One of Sage's visitors comments: "I'm speechless. It's got tremendous strike and breadth and multiple vein structures with the opportunity [for all of them] to meet down dip." The result could very well be an "economic resource", i.e., an ore body to justify a mine. John Walter, the speaker, runs an investor relations firm on Bay Street.

This news is good for Sage Gold Inc. The writer and two others climb into a Bell Long Ranger helicopter and fly northwest along the Golden Mile line of strike. In a few minutes, the party disembarks at Sage's Golden Extension.

The zone is aptly named. None of the experts present doubts that the Golden Extension is indeed an extension of a vein system on Kodiak's Hercules Project.

Since that day in September, prospectors have identified a new vein near the boundary with Kodiak, along strike with Sage's Golden Extension and Kodiak's Golden Mile. Additional veins have been stripped in the vicinity of the original showing (Vein #1), for an aggregate strike length of 290 m in early November.

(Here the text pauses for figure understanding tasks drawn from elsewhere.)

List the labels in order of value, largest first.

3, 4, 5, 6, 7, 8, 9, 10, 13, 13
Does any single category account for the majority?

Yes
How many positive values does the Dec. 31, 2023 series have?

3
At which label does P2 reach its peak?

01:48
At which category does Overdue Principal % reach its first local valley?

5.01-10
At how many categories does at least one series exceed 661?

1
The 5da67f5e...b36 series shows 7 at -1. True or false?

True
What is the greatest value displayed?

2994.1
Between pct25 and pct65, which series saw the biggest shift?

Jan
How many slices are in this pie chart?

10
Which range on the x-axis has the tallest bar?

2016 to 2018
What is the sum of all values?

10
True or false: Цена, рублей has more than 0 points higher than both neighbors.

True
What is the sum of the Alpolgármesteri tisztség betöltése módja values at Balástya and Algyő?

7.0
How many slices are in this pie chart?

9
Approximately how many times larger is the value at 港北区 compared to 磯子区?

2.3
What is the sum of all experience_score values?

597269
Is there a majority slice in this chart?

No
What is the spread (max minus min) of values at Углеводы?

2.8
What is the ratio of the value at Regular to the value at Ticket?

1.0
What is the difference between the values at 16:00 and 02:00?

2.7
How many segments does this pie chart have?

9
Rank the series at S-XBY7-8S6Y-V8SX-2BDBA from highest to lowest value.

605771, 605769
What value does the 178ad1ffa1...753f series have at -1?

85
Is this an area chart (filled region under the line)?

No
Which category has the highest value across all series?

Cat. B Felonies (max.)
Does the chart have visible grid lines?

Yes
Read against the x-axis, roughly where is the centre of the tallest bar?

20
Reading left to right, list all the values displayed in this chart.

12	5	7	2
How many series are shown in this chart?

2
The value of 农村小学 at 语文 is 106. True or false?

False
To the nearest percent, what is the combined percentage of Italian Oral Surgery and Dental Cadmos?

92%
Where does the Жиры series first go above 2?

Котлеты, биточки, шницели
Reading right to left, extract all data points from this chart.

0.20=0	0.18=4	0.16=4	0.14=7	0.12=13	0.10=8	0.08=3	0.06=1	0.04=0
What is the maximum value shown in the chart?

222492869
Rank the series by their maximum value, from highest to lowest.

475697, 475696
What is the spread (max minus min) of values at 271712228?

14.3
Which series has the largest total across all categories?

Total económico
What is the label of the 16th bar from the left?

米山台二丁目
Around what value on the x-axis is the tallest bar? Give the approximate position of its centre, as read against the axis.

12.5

According to Nigel Lees, president, the company is currently devoting significant resources to its known gold holdings around Beardmore/Jellicoe, which include the properties of Paint Lake, Missing Link, and Solomon's Pillars. Other prospects have yet to be explored.

The company has gold properties in Kerrs Township, near Timmins, and in Nevada and Arizona. On September 22, Sage Gold shares closed at 12 cents, although its stock reached a one-day high of 80 cents last October.